Su gran aliada, quien lucha para que esta situación se revierta, es Carolina. La madre de la joven explicóque ya “se agotaron las instancias de lucha y los problemas y las amenazas siguen”.

“Cuando mi hija terminó la escuela es cuando empezó todo. Este joven que la acosa fue a la recepción invitado por otro. El no era compañero de mi hija e iba a otro curso”, destacó la madre.

Según se pudo saber, primero le mandaba mensajes para invitarla a salir y como mi hija se negaba la cuestión se fue complicando. Primero, amenazaba a mi hija, después entraba a las redes sociales de Chatia y amenazaba a sus amigas y a las docentes. No conforme con eso, el agresor comenzó a realizar cuentas falsas en redes sociales para seguir atacando a la joven.

La primera denuncia y una complicación mayor

Fue Carolina quien decidió realizar la denuncia tras las primeras amenazas. Es ahí cuando se dispuso una medida perimetral del agresor a la joven y además se le brindó un botón antipánico para que la joven lo accione en caso que sea necesario.

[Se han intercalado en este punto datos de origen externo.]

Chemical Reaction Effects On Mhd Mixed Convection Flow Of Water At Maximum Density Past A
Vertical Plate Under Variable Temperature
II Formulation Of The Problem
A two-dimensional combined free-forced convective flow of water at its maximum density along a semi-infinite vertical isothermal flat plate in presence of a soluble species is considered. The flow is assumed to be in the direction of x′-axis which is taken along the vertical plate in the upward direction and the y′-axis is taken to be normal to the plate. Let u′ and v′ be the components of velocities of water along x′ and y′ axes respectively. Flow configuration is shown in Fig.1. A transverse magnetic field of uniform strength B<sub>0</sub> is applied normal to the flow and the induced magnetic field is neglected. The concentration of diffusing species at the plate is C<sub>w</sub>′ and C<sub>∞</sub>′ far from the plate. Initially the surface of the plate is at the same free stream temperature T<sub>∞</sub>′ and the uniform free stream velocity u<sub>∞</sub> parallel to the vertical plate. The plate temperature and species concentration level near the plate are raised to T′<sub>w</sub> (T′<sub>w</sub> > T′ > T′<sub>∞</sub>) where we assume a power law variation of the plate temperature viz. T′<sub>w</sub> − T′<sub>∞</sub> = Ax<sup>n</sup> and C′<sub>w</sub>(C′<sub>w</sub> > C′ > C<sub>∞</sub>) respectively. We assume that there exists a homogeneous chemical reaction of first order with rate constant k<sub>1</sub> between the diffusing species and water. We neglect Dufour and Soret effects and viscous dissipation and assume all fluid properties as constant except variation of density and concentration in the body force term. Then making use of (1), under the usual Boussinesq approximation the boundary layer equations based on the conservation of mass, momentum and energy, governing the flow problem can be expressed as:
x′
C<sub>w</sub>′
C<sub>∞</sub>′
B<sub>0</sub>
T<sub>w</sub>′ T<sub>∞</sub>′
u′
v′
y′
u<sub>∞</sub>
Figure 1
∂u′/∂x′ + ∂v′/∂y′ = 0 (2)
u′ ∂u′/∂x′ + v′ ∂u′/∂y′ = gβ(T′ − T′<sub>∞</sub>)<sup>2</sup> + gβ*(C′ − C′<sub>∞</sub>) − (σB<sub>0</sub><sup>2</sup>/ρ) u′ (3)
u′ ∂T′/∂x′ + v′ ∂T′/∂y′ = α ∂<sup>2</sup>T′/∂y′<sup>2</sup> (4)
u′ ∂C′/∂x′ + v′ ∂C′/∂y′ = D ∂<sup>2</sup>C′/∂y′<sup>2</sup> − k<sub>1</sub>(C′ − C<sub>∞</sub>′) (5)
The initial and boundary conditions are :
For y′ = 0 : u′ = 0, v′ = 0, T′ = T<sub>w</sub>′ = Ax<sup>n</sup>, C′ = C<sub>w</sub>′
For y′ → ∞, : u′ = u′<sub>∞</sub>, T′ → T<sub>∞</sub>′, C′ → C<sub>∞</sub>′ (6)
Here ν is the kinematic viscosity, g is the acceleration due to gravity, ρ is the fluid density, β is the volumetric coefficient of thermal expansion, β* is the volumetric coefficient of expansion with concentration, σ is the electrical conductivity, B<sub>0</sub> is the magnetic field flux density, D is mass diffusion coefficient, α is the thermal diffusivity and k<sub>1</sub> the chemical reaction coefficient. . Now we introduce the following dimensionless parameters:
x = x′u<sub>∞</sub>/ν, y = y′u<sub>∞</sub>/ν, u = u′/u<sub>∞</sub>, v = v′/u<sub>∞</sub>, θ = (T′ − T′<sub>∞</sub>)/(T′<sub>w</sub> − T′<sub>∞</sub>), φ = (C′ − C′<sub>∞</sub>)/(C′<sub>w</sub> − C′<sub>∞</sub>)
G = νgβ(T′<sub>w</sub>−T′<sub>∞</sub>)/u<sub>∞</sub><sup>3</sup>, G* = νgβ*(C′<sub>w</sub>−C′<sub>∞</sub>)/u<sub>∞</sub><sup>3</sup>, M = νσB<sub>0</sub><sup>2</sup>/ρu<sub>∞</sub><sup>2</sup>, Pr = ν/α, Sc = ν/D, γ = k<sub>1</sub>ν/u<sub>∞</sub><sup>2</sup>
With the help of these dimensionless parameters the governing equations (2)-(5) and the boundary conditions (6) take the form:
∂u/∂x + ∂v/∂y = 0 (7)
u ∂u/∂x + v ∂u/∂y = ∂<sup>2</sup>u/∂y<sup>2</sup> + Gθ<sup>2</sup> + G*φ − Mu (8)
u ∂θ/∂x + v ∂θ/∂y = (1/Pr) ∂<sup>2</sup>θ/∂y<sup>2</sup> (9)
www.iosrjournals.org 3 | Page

Una tarde, cuando Cathia volvía a su casa, un auto la atropelló y cayó sobre la vereda. Del vehículo se bajaron dos personas y mediante amenazas obligaron a la víctima a que retire todo tipo de denuncia sobre el agresor.

La cuestión no terminó ahí. En otra ocasión, Cathia fue abordada por dos mujeres dentro de la escuela donde iba y nuevamente fue amenazada y golpeada por dos alumnos del establecimiento. La joven en un momento logró zafarse y pudo correr hasta el aula donde tenía el botón antipánico y pudo accionarlo para recibir ayuda de la policía.

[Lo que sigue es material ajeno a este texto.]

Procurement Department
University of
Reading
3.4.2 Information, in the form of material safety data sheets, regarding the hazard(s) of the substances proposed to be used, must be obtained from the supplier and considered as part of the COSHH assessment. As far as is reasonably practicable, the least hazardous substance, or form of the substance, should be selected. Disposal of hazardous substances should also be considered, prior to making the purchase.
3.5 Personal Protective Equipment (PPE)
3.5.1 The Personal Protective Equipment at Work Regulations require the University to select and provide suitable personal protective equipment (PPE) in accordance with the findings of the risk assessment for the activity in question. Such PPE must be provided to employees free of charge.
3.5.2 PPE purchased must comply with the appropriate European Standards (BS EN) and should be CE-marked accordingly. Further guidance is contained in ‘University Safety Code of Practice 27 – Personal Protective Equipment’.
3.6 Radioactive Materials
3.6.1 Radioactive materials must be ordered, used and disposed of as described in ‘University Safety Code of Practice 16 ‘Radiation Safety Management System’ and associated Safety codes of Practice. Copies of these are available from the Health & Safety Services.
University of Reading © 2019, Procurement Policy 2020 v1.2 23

“Mi hija viven encerrada. Toda su vida transcurre dentro de mi casa. Todo porque tuvo la mala suerte que un loco sienta atracción por ella.”, afirma Carolina.

“Una vez intentó quitarse la vida. Entré a su pieza y la vi casi muerta. Cuando le consulté por qué había hecho eso me dijo que estaba cansada y antes de vivir como vive prefería quedarse dormida”, destacó.